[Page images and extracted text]

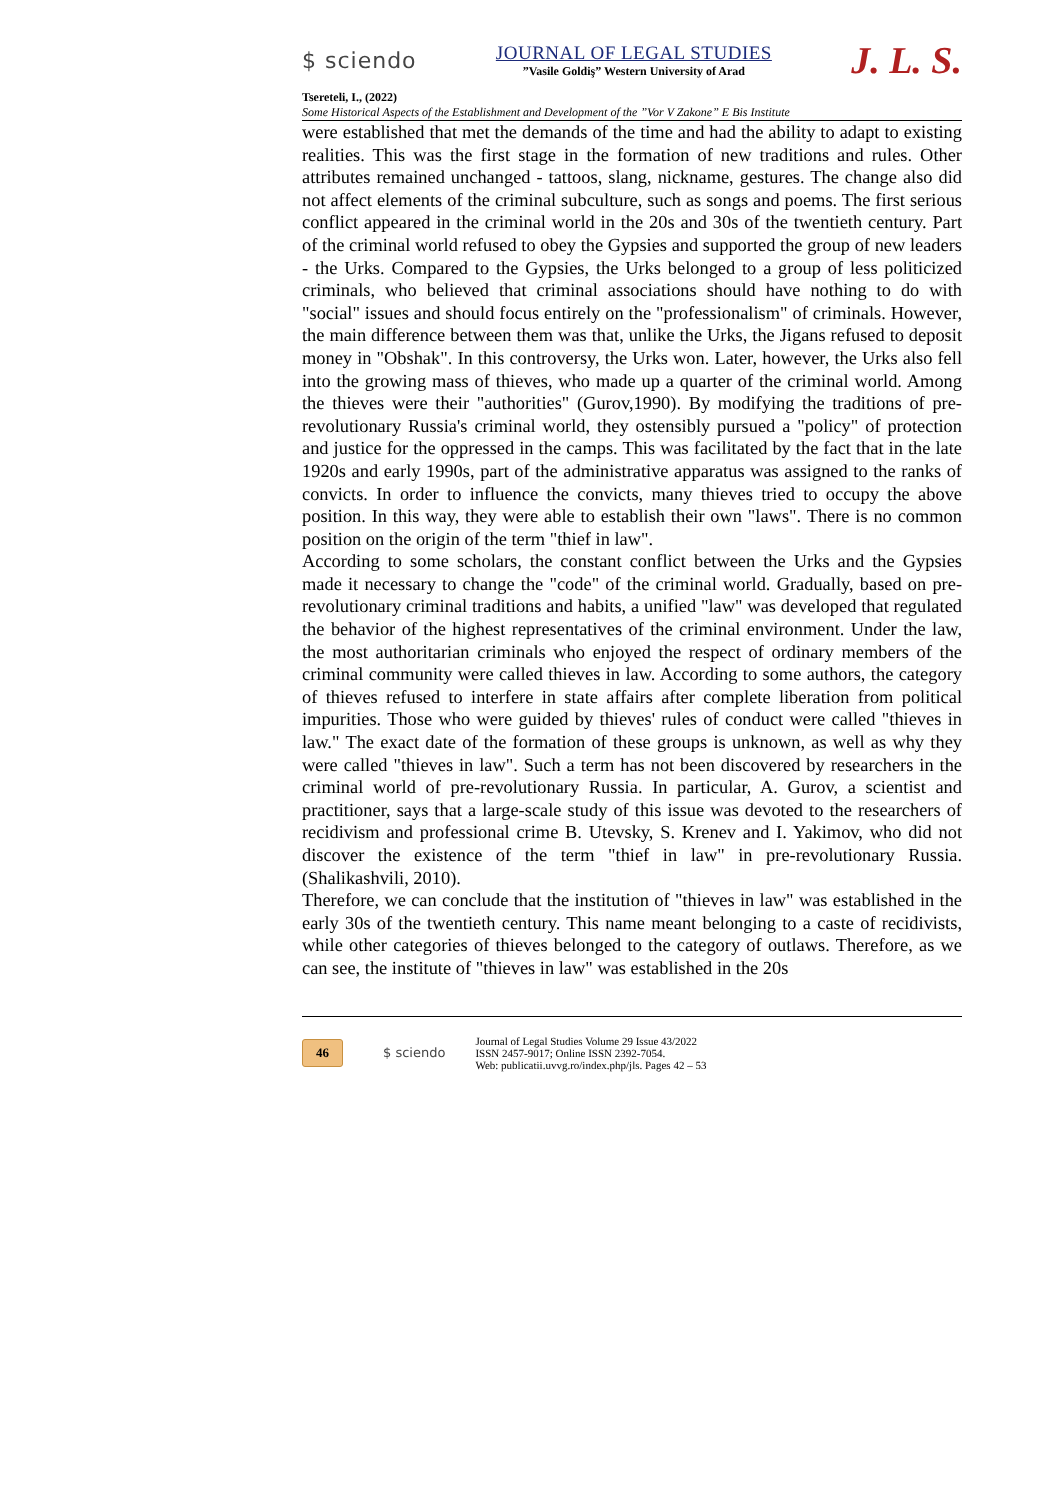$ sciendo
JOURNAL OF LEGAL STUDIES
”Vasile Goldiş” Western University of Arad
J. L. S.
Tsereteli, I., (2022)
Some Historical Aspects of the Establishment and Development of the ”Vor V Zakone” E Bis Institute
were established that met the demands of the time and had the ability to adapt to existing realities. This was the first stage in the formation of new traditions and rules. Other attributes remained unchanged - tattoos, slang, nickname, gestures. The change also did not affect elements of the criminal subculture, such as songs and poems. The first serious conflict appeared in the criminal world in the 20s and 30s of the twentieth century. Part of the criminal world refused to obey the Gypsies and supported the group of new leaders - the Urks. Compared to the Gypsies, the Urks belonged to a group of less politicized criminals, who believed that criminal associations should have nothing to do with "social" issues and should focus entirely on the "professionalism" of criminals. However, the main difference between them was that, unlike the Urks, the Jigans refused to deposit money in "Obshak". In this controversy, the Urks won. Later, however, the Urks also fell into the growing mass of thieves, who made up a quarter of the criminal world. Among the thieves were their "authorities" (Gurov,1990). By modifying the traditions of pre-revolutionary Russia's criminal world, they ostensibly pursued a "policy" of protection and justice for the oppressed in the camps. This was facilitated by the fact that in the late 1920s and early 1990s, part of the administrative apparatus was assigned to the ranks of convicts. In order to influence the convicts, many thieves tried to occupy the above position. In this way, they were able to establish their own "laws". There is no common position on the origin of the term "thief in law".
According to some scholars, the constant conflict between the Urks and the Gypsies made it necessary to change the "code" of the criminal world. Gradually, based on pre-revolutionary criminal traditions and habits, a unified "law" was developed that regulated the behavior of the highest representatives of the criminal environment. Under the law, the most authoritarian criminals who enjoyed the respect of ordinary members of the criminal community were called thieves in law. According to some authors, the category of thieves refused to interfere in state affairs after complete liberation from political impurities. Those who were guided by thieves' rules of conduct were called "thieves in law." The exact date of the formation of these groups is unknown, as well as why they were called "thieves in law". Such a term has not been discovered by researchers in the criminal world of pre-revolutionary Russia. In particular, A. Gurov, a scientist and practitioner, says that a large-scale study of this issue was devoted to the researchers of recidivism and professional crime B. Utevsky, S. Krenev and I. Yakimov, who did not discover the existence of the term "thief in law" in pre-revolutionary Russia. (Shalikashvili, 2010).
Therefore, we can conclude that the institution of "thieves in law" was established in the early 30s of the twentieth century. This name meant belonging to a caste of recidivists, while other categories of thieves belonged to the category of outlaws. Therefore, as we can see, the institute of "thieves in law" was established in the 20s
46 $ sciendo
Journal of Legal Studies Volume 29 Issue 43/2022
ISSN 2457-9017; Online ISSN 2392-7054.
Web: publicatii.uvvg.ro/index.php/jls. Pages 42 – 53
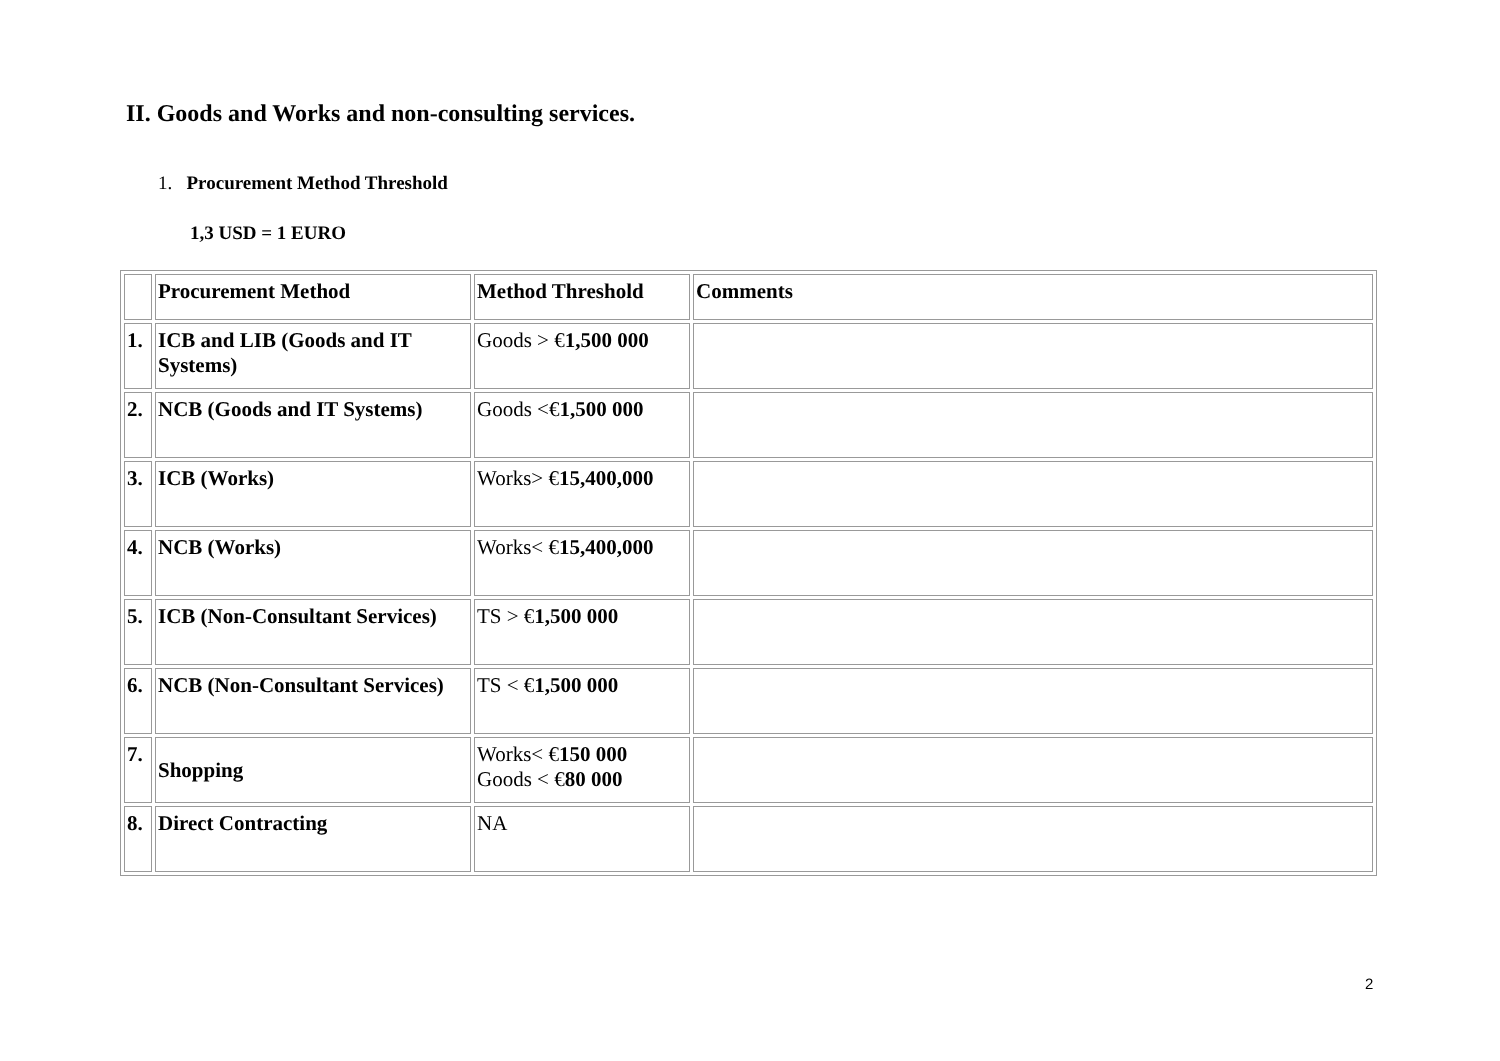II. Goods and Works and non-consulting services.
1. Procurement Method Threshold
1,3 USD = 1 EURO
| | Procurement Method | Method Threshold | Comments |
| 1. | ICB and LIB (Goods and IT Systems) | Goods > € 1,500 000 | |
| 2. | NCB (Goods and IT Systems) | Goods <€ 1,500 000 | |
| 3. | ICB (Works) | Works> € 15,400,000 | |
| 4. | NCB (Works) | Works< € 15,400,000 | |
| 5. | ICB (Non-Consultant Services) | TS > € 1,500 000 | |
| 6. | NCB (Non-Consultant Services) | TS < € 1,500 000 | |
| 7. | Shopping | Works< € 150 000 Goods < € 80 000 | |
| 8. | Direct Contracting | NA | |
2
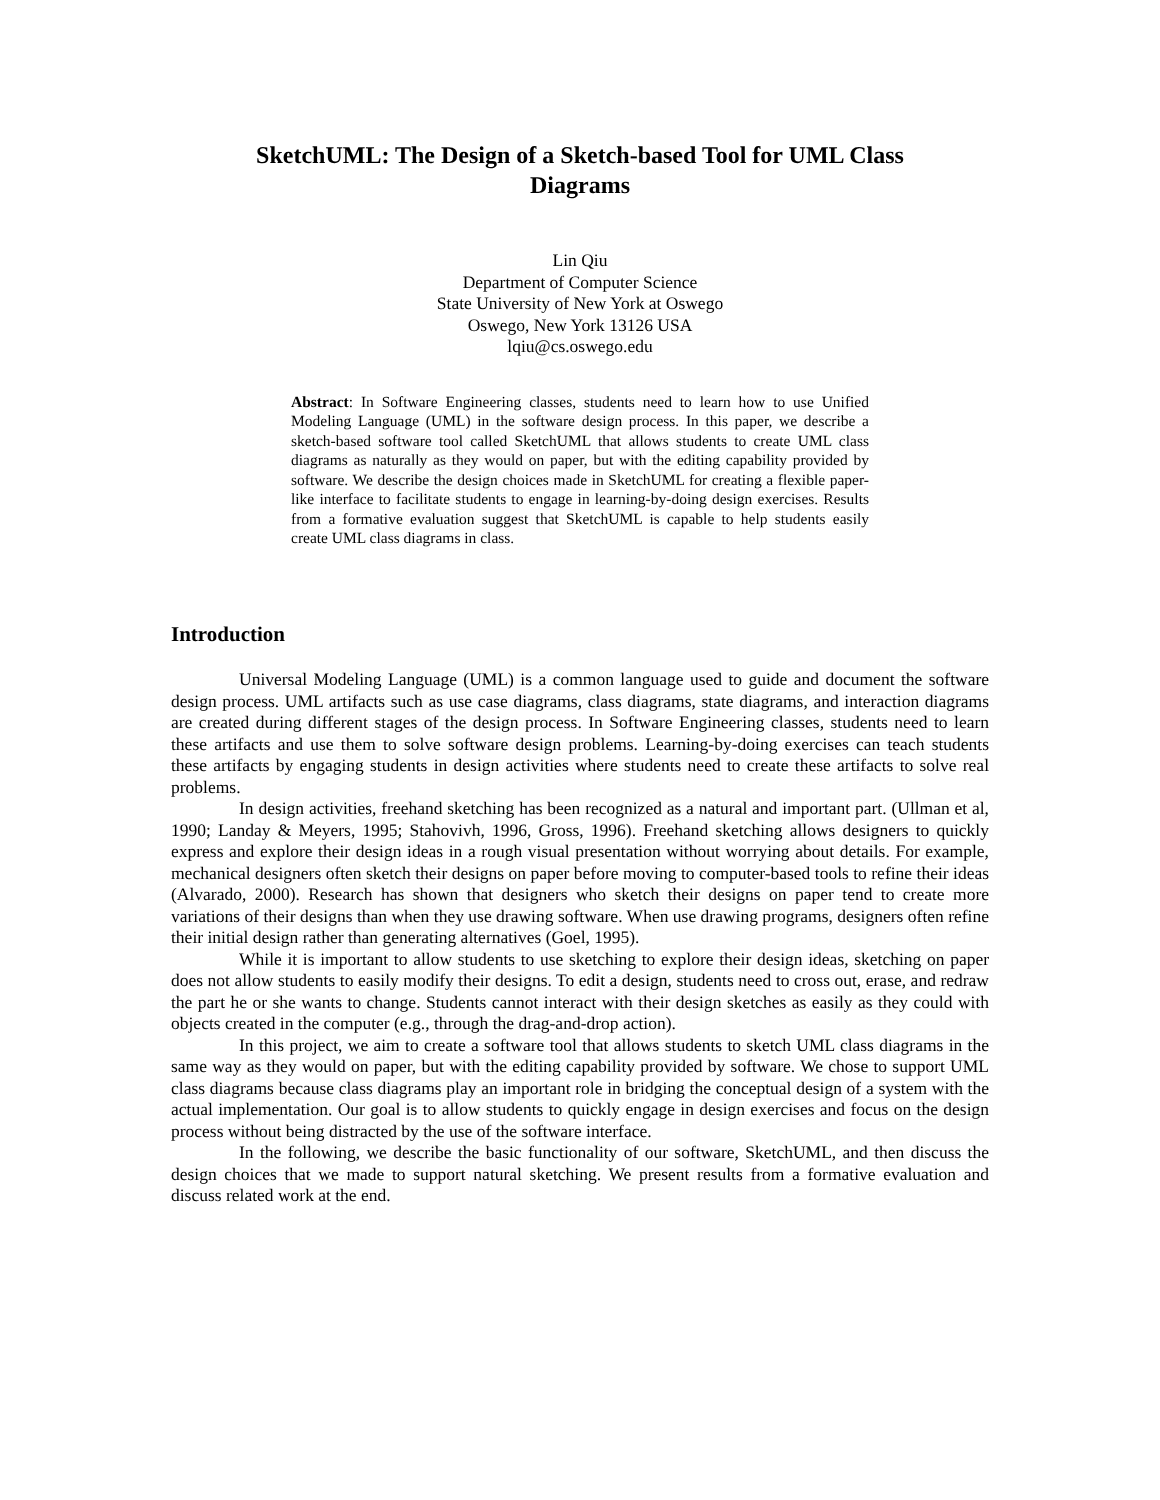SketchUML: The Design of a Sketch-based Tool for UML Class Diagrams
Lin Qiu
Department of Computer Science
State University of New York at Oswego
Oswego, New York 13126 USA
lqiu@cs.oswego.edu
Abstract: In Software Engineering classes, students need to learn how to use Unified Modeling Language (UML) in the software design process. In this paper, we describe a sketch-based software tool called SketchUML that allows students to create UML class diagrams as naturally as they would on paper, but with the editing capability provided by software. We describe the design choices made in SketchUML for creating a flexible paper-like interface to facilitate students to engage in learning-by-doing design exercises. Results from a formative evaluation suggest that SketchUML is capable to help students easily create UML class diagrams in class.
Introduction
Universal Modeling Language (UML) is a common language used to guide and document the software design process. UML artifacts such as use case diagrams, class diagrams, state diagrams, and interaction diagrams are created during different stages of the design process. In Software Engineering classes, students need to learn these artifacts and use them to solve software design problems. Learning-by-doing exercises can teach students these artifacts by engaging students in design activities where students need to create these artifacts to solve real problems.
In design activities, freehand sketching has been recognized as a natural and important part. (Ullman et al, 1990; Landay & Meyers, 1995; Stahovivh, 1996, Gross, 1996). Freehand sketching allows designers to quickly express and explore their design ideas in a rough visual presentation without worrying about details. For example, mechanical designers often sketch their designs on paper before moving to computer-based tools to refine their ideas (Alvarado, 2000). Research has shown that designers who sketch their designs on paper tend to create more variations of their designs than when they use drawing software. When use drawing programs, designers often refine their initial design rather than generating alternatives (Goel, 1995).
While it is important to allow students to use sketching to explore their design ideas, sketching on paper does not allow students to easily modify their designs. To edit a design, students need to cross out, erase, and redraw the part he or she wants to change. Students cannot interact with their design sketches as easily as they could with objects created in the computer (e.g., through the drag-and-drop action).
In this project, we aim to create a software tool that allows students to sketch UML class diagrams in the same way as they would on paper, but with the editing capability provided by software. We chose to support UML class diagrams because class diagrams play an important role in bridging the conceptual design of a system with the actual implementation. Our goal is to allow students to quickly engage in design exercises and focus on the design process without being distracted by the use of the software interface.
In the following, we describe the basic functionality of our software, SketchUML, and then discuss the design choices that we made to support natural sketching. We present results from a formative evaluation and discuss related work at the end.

## Task instructions
Now write out the data word for word, skipping every picture in it.

## Solution to this problem
$ sciendo
JOURNAL OF LEGAL STUDIES
”Vasile Goldiş” Western University of Arad
J. L. S.
Tsereteli, I., (2022)
Some Historical Aspects of the Establishment and Development of the ”Vor V Zakone” E Bis Institute
were established that met the demands of the time and had the ability to adapt to existing realities. This was the first stage in the formation of new traditions and rules. Other attributes remained unchanged - tattoos, slang, nickname, gestures. The change also did not affect elements of the criminal subculture, such as songs and poems. The first serious conflict appeared in the criminal world in the 20s and 30s of the twentieth century. Part of the criminal world refused to obey the Gypsies and supported the group of new leaders - the Urks. Compared to the Gypsies, the Urks belonged to a group of less politicized criminals, who believed that criminal associations should have nothing to do with "social" issues and should focus entirely on the "professionalism" of criminals. However, the main difference between them was that, unlike the Urks, the Jigans refused to deposit money in "Obshak". In this controversy, the Urks won. Later, however, the Urks also fell into the growing mass of thieves, who made up a quarter of the criminal world. Among the thieves were their "authorities" (Gurov,1990). By modifying the traditions of pre-revolutionary Russia's criminal world, they ostensibly pursued a "policy" of protection and justice for the oppressed in the camps. This was facilitated by the fact that in the late 1920s and early 1990s, part of the administrative apparatus was assigned to the ranks of convicts. In order to influence the convicts, many thieves tried to occupy the above position. In this way, they were able to establish their own "laws". There is no common position on the origin of the term "thief in law".
According to some scholars, the constant conflict between the Urks and the Gypsies made it necessary to change the "code" of the criminal world. Gradually, based on pre-revolutionary criminal traditions and habits, a unified "law" was developed that regulated the behavior of the highest representatives of the criminal environment. Under the law, the most authoritarian criminals who enjoyed the respect of ordinary members of the criminal community were called thieves in law. According to some authors, the category of thieves refused to interfere in state affairs after complete liberation from political impurities. Those who were guided by thieves' rules of conduct were called "thieves in law." The exact date of the formation of these groups is unknown, as well as why they were called "thieves in law". Such a term has not been discovered by researchers in the criminal world of pre-revolutionary Russia. In particular, A. Gurov, a scientist and practitioner, says that a large-scale study of this issue was devoted to the researchers of recidivism and professional crime B. Utevsky, S. Krenev and I. Yakimov, who did not discover the existence of the term "thief in law" in pre-revolutionary Russia. (Shalikashvili, 2010).
Therefore, we can conclude that the institution of "thieves in law" was established in the early 30s of the twentieth century. This name meant belonging to a caste of recidivists, while other categories of thieves belonged to the category of outlaws. Therefore, as we can see, the institute of "thieves in law" was established in the 20s
46 $ sciendo
Journal of Legal Studies Volume 29 Issue 43/2022
ISSN 2457-9017; Online ISSN 2392-7054.
Web: publicatii.uvvg.ro/index.php/jls. Pages 42 – 53
II. Goods and Works and non-consulting services.
1. Procurement Method Threshold
1,3 USD = 1 EURO
| | Procurement Method | Method Threshold | Comments |
| 1. | ICB and LIB (Goods and IT Systems) | Goods > € 1,500 000 | |
| 2. | NCB (Goods and IT Systems) | Goods <€ 1,500 000 | |
| 3. | ICB (Works) | Works> € 15,400,000 | |
| 4. | NCB (Works) | Works< € 15,400,000 | |
| 5. | ICB (Non-Consultant Services) | TS > € 1,500 000 | |
| 6. | NCB (Non-Consultant Services) | TS < € 1,500 000 | |
| 7. | Shopping | Works< € 150 000 Goods < € 80 000 | |
| 8. | Direct Contracting | NA | |
2
SketchUML: The Design of a Sketch-based Tool for UML Class Diagrams
Lin Qiu
Department of Computer Science
State University of New York at Oswego
Oswego, New York 13126 USA
lqiu@cs.oswego.edu
Abstract: In Software Engineering classes, students need to learn how to use Unified Modeling Language (UML) in the software design process. In this paper, we describe a sketch-based software tool called SketchUML that allows students to create UML class diagrams as naturally as they would on paper, but with the editing capability provided by software. We describe the design choices made in SketchUML for creating a flexible paper-like interface to facilitate students to engage in learning-by-doing design exercises. Results from a formative evaluation suggest that SketchUML is capable to help students easily create UML class diagrams in class.
Introduction
Universal Modeling Language (UML) is a common language used to guide and document the software design process. UML artifacts such as use case diagrams, class diagrams, state diagrams, and interaction diagrams are created during different stages of the design process. In Software Engineering classes, students need to learn these artifacts and use them to solve software design problems. Learning-by-doing exercises can teach students these artifacts by engaging students in design activities where students need to create these artifacts to solve real problems.
In design activities, freehand sketching has been recognized as a natural and important part. (Ullman et al, 1990; Landay & Meyers, 1995; Stahovivh, 1996, Gross, 1996). Freehand sketching allows designers to quickly express and explore their design ideas in a rough visual presentation without worrying about details. For example, mechanical designers often sketch their designs on paper before moving to computer-based tools to refine their ideas (Alvarado, 2000). Research has shown that designers who sketch their designs on paper tend to create more variations of their designs than when they use drawing software. When use drawing programs, designers often refine their initial design rather than generating alternatives (Goel, 1995).
While it is important to allow students to use sketching to explore their design ideas, sketching on paper does not allow students to easily modify their designs. To edit a design, students need to cross out, erase, and redraw the part he or she wants to change. Students cannot interact with their design sketches as easily as they could with objects created in the computer (e.g., through the drag-and-drop action).
In this project, we aim to create a software tool that allows students to sketch UML class diagrams in the same way as they would on paper, but with the editing capability provided by software. We chose to support UML class diagrams because class diagrams play an important role in bridging the conceptual design of a system with the actual implementation. Our goal is to allow students to quickly engage in design exercises and focus on the design process without being distracted by the use of the software interface.
In the following, we describe the basic functionality of our software, SketchUML, and then discuss the design choices that we made to support natural sketching. We present results from a formative evaluation and discuss related work at the end.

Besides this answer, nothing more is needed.